2年ぶりにバルドラール浦安に復帰した深津孝祐。スペインでの武者修行では何を感じ、何を学んできたのだろうか。新指揮官の下、苦しい戦いが続く浦安の救世主となるため、深津が考える若いチームに必要なこととは――。
若い選手にはプレーで伝えたい
「スペインではプレーヤーとしてはもちろん、人間的にも成長を遂げたい」
2016年8月9日。バルドラール浦安の公式HPで衝撃的なリリースが流れた。チームの主力として活躍してきた深津孝祐のスペインリーグ挑戦が発表されたのだ。
当時のチームは2016/2017シーズンの第11節を終えた時点で3勝2分け5敗で9位と低迷。苦しいチーム状況の中で深津は、自身最後となった名古屋セントラルでの2試合を2連勝で終えて、スペインへと旅立った。
スペインでは、2016-17シーズンにサラゴサでプレー。2017-18シーズンにはリベラ・ナバーラでプレーすると出場機会を得て、チームをプレーオフに導く活躍を見せた。しかし今年の6月14日にリベラ・ナバーロからの退団を発表。自身のツイッターで日本復帰を明かすと、同月21日には国内数クラブの競合の結果、古巣である浦安への復帰が発表された。
迎えた7月7日七夕のDUARIG Fリーグ2018/2019 ディビジョン1第4節、バサジィ大分を浦安市総合体育館に迎えた一戦で、深津は約2年ぶりにFリーグのピッチに帰ってきた。4分が経過する頃に2ndセットとしてピッチに立つと、ディフェンスでは大分のキーマンである上福元俊哉をマーク。オフェンスでは、積極的なフリーランニングで攻撃のリズムを作るなど違いを見せた。
しかし、これらの動きはスペインに行く前から見せていたもの。
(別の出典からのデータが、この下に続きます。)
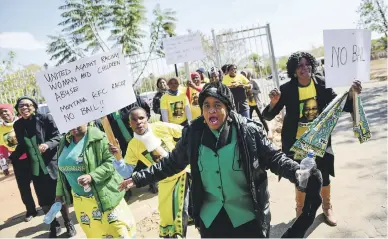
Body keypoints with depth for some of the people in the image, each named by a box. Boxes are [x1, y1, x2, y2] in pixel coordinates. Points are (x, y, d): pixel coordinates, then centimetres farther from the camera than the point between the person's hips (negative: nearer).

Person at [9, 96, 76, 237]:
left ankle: (68, 223, 27)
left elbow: (57, 137, -9)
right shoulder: (18, 125, 4)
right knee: (44, 201, 9)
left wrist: (48, 145, -27)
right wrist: (11, 158, -1)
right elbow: (22, 146, 12)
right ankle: (54, 226, 30)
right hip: (35, 168, 4)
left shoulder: (46, 118, -9)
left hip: (51, 164, -3)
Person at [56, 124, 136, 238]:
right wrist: (60, 192, 11)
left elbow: (111, 162, -18)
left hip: (103, 195, -6)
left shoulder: (98, 138, -13)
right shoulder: (64, 142, 7)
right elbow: (62, 170, 15)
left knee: (117, 230, 5)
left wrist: (92, 176, -29)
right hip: (81, 201, 6)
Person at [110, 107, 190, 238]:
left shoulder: (161, 127, -17)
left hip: (183, 172, -2)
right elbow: (126, 173, -11)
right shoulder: (133, 146, -10)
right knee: (167, 218, 11)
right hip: (166, 181, 2)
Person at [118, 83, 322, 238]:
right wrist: (139, 178, 1)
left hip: (248, 217, -2)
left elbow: (274, 158, -7)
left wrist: (297, 173, -25)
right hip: (210, 218, 2)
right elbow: (172, 162, 3)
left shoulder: (249, 131, -14)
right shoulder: (192, 134, -7)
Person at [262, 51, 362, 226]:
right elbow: (268, 116, -14)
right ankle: (300, 210, 36)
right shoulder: (287, 89, -15)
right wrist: (273, 102, -35)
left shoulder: (321, 84, -8)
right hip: (297, 142, -2)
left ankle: (327, 207, 41)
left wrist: (351, 94, -19)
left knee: (324, 175, 14)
一体、深津はスペインで何を学び、何が変わったのか――。
「もともと、ドリブルからシュートに持っていくような選手ではありません。(自分の良さは)味方を生かす動き、味方に生かしてもらう動きです。その中で、細かな部分へのこだわりやハードワークが(スペインに行く前と)変わったところです」
深津がこだわるようになったこの「細かなところ」。これこそがスペインと日本の大きな違いの1つだと感じているという。
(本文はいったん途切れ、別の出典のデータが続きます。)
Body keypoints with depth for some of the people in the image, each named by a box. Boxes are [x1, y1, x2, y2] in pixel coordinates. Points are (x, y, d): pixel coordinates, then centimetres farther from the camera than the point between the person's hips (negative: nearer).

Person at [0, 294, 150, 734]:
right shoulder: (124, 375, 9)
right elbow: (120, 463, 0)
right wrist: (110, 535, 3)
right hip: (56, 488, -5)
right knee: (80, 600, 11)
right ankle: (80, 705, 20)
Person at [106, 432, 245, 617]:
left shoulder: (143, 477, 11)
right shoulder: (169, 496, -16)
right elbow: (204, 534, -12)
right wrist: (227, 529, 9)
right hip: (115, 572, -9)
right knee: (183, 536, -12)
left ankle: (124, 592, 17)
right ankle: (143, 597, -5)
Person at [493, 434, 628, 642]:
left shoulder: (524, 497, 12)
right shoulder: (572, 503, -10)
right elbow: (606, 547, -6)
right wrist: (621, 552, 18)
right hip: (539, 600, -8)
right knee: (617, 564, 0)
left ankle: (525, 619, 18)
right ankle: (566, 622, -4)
「スペインでも大雑把な試合に見えることはありますが、実際には、どの試合でも本当に細かな部分までこだわっています。数メートル単位、数歩単位での寄せの部分。体の向きにもこだわります」
たしかに、浦安のスペイン人指揮官であるアルベルト・リケル監督は、試合中でもピッチ上の選手に大きな身振り手振りで細かく指示を送る。ベンチに戻ってきた選手に対しても、すぐに修正点を伝えるなど、座っている姿は見られない。深津は、そういった細かなことの積み重ねが今の浦安には必要なことだと考えているようだ。
「監督は練習から非常に細かく指示を出します。そういった細かな部分や小さなことを積み重ねていく。それが相手の嫌がることだったり、こちらが優位性を出せる部分だったりするので、今すぐ結果は出ないかもしれないですが大事なことです」
また、31歳を迎え、年齢としてはフィールドプレーヤーでディドゥダに次いで上から2番目となる深津には、チームを引っ張るベテラン選手としての役割も大事になってくる。浦安のフィクソといえば、小宮山友祐や荒牧太郎(現ヴォスクオーレ仙台)といった闘将タイプの選手が多い。
しかし深津は、スペインでの武者修行で得た経験を元に「若い選手たちには、監督がいっていることはこういうことだよとプレーで伝えたい」と自然体で臨む。
新指揮官の下、1勝1分け2敗と苦しんでいる浦安。しかし深津の復帰は、今後のチームの成長を考えると大きなものとなりそうだ。